The Adoptee Conversation

I’m an open book. I’m more extroverted than introverted and while I’m very in touch with my emotions I normally do not take offense to sensitive situations.

With that said, not all adoptees are like me. While I hope that’s generally understood, sometimes I find embarrassingly that my over sharing of my story can negatively impact the relationships my friends and family have with other adoptees.

Let me clarify:

There are certain questions and conversations that as my friend you may feel comfortable asking me, but with other adoptees please take a moment to reflect first before you dig too deep. Even if that other adoptee is your college roommate or cousin, every adoptee like every human on this planet experiences different emotions and connections with their adoption story and journey, and to be quite honest, it ain’t your gosh darn business.

I’m so happy to share my blog with you and let you experience these moments with me. Every Facebook “like” and all the messages of support I’ve been receiving on my trip has felt like (as my friend Jamie puts it) a virtual hug. Thank you.

But I’m obligated to remind everyone that this story, this journey, these emotions and reflection are just my own. I don’t speak for everyone on this trip. I don’t speak for my parents or husband. I don’t speak for the thousands of Korean adoptees throughout the US. I can only speak for myself.

So if you meet or know any other adoptees please keep in mind a few things:

1. Adoption is so personal. When you discover someone is adopted don’t immediately ask them to share their story. They might not be ready. And if they want to share it with you, believe me, they will. You won’t need to prompt them.

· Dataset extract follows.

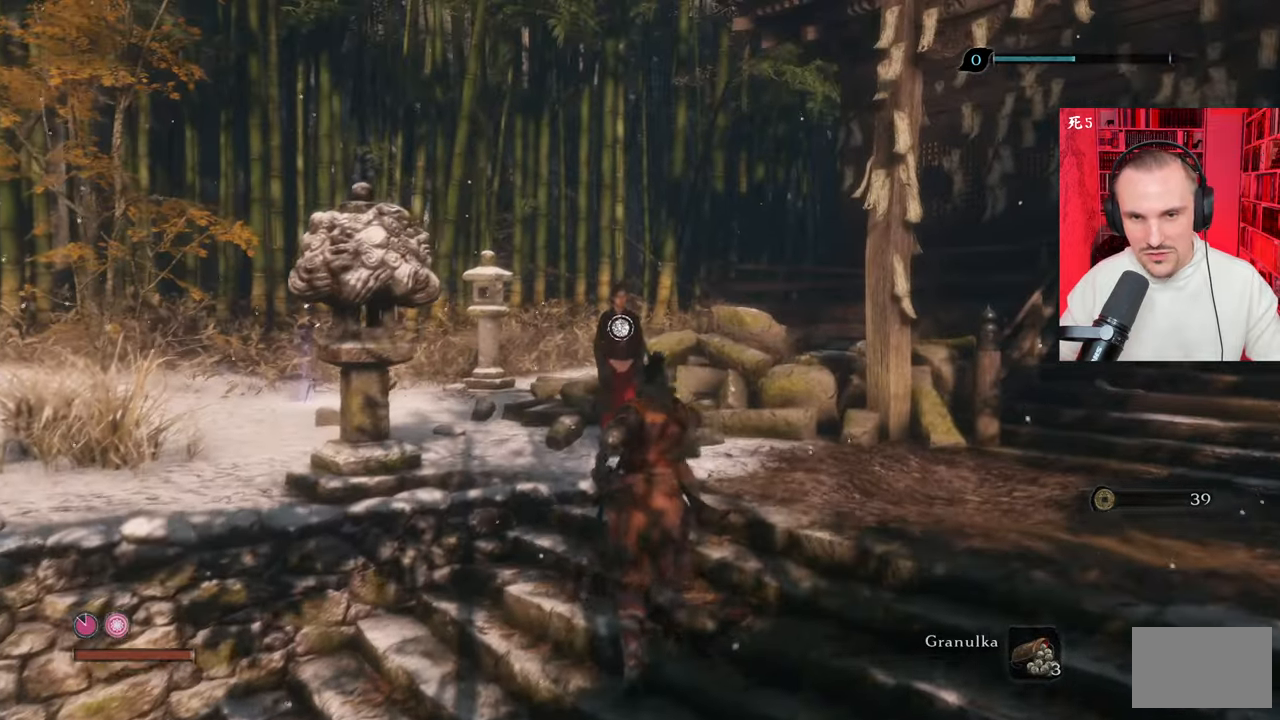
{"keys": [], "mouse": [], "events": [[366, "w", "up"]]}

2. Depending on how well you know the adoptee don’t ask them if they’ve “been back yet”. Many of my adoptee friends hope to return but financially or emotionally or for whatever reason, just can’t. And the reminder can sting. I also have Korean adoptee friends who have absolutely no desire to go to Korea and would rather not share details as to why. Again, if they want to share this with you, they will.

3. Don’t ask why the adoptee is adopted. “Do you know why your mother gave you up?” Many of the amazing friends I’ve met in my life have asked me this question within a few hours of me telling them Im adopted. You probably don’t remember this, but I do- and I think that means something. Personally I don’t take offense, but as mentioned before, other adoptees might. Think of it like this. We just met, or have been friends for some time. Or maybe we are even family. You share with me that your parents are divorced. And my first response is to ask “why did they break up?” Or think of it like this. You share with me that your father passed away and the first thing I say to you is “how?” As you can see, for some this may not be a problem. For others, this is incredibly intrusive whether you’re a friend or partner or family.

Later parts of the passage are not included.